27. Oktober 2024

Erinnerungssplitter (3)

von Heike Trapp

Mauerstück

[Foto: Silke Meyer, 2024]

 

Nachdenken gegen die Zeit, gegen das Vergessen
Nach-Denken bedeutet, dass im Nachhinein das Vergangene anders erscheint.
Was ich erinnere, nicht frei von Verschönern…

 

9. November 1989

Ich bin Federball spielen mit P., A. und W. vom Folkclub – Kinder-AG. Als ich kurz vor den Tagesthemen nach Hause komme, wird mir erzählt: "Deine Freundin C. hat angerufen. Sie will sich mit dir in Westberlin treffen." Ich: "Die lassen mich nicht rüber." Hatte versucht, zum 70. Geburtstag eines Onkels nach Schleswig-Holstein zu fahren. Da wurde mir gesagt: "Wie können Sie es wagen, eine Reise in ein Land zu beantragen, in welchem ein Bundeskanzler Kohl regiert. Sie dürfen nicht." Obwohl ich 2 kleine Töchter als Pfand in der DDR gelassen hätte…

„Die Mauer ist auf.“

 

10. November 1989

Man musste sich im Rathaus Wahren, unser Bezirk, einen Stempel in den Reisepass abholen, um über die innerdeutsche Grenze zu reisen. Ich stehe draußen in einer Riesenschlange mit anderen Besuchswilligen. Es ist klirrend kalt. Wartezeit: 2,5 Stunden. Schlange stehen waren wir gewöhnt. Eine Lady in meiner Reihe: "Ich koche jetzt eine Thermoskanne Kaffee für uns. Halten Sie meinen Platz besetzt." Gesagt, getan. Ein anderer hat ein Kofferradio dabei und hält uns mit den neuesten Nachrichten auf dem Laufenden. Wir haben die Hoffnung, dass wir vielleicht gar keinen Stempel mehr brauchen. Dem ist nicht so. Eine große Verbundenheit herrscht unter uns, gemeinsames Frieren-Leid ist halbes Leid. Als ich endlich dran bin und der Stempel in meinem Pass ist, ramme ich vor Zittern eine Mülltonne beim Ausparken; Schramme am schönen Wartburg.

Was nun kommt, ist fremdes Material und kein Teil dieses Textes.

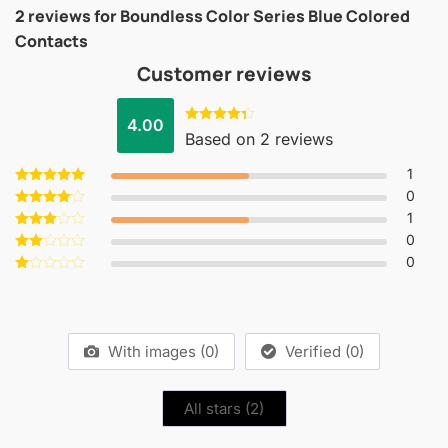
2 reviews for
Boundless Color Series Blue Colored
Contacts
Customer reviews
4.00
Rated
Based on 2 reviews
4.00
out
of 5
1
0
Rated
5
out of 5
1
Rated
4
out of 5
0
Rated
3
out
0
Rated
of 5
2
Rated
out
1
of 5
out
of
5
With images (
0
)
Verified (
0
)
All stars (
2
)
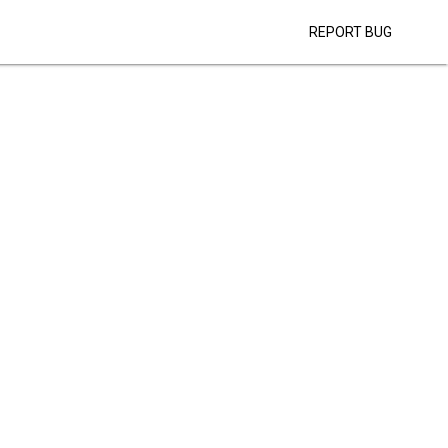
REPORT BUG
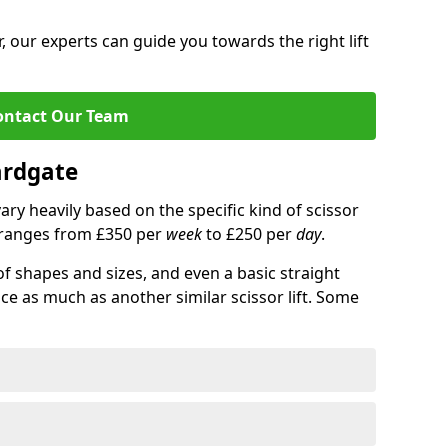
 our experts can guide you towards the right lift
ontact Our Team
Hardgate
 vary heavily based on the specific kind of scissor
ce ranges from £350 per
week
to £250 per
day
.
of shapes and sizes, and even a basic straight
ice as much as another similar scissor lift. Some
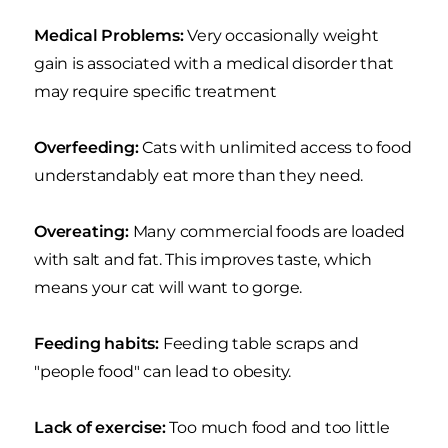
Medical Problems:
Very occasionally weight
gain is associated with a medical disorder that
may require specific treatment
Overfeeding:
Cats with unlimited access to food
understandably eat more than they need.
Overeating:
Many commercial foods are loaded
with salt and fat. This improves taste, which
means your cat will want to gorge.
Feeding habits:
Feeding table scraps and
"people food" can lead to obesity.
Lack of exercise:
Too much food and too little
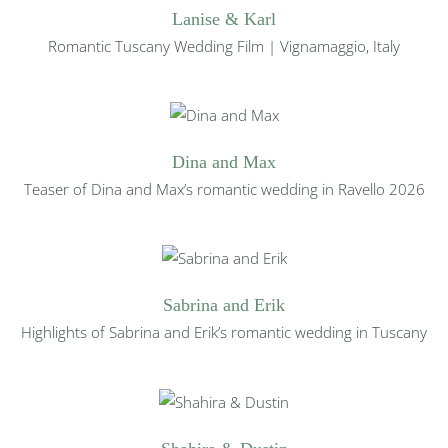
Lanise & Karl
Romantic Tuscany Wedding Film | Vignamaggio, Italy
Dina and Max
Teaser of Dina and Max’s romantic wedding in Ravello 2026
Sabrina and Erik
Highlights of Sabrina and Erik’s romantic wedding in Tuscany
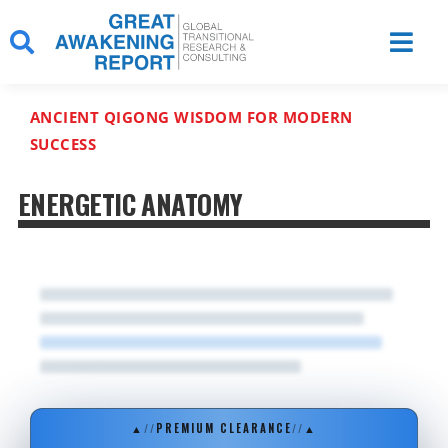
Skip
to
content
ANCIENT QIGONG WISDOM FOR MODERN
SUCCESS
ENERGETIC ANATOMY
▲
//
PREMIUM CLEARANCE
//
▲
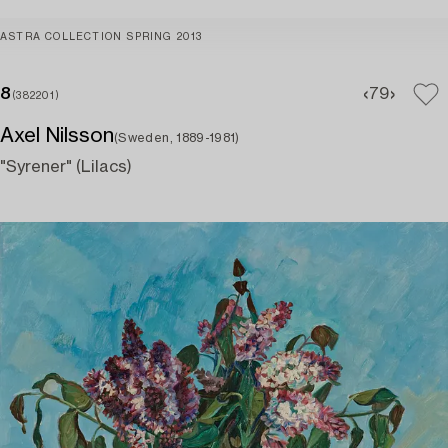
ASTRA COLLECTION SPRING 2013
8
7
9
(382201)
Axel Nilsson
(Sweden, 1889-1981)
"Syrener" (Lilacs)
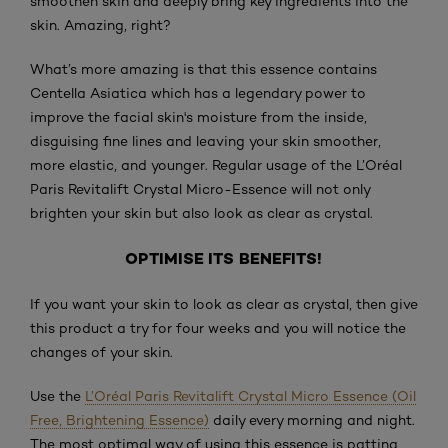
smoothen skin and deeply bring key ingredients into the
skin. Amazing, right?
What’s more amazing is that this essence contains
Centella Asiatica which has a legendary power to
improve the facial skin's moisture from the inside,
disguising fine lines and leaving your skin smoother,
more elastic, and younger. Regular usage of the L’Oréal
Paris Revitalift Crystal Micro-Essence will not only
brighten your skin but also look as clear as crystal.
OPTIMISE ITS BENEFITS!
If you want your skin to look as clear as crystal, then give
this product a try for four weeks and you will notice the
changes of your skin.
Use the
L’Oréal Paris Revitalift Crystal Micro Essence (Oil
Free, Brightening Essence)
daily every morning and night.
The most optimal way of using this essence is patting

Gegen 23 Uhr kommen wir auf dem Kudamm an. Mein erster Gedanke: "Das haben sie uns all' die Jahre vorenthalten? Wozu? Warum?" Die Glitzerwelt beeindruckt mich nicht. Ich laufe den Kudamm auf und ab und schaue neugierig. Die Sirenen von Krankenwagen und Polizei war ich so laut nicht gewöhnt; sie erschrecken mich sehr.

Die Demos im Oktober/November in Leipzig: Was wir uns wünschen, geht in Erfüllung.

 

11. November 1989

In meinem Briefkasten liegt ein Brief vom "Büro für innere Angelegenheiten" mit einem Termin für meine Töchter und mich zur Bewilligung der Ausreise und Entlassung aus der DDR-Staatsbürgerschaft für den 14. November 1989.

 

14. November 1989

Ich fahre zum Rathaus in Leipzig. Eine Lady mit Eisesmiene empfängt mich und legt mir drei Formulare zur Entlassung aus der DDR-Staatsbürgerschaft für meine Töchter und mich zum Unterschreiben vor. Ich lehne ab. Darauf sie: "Sie müssen ja wissen, was Sie tun."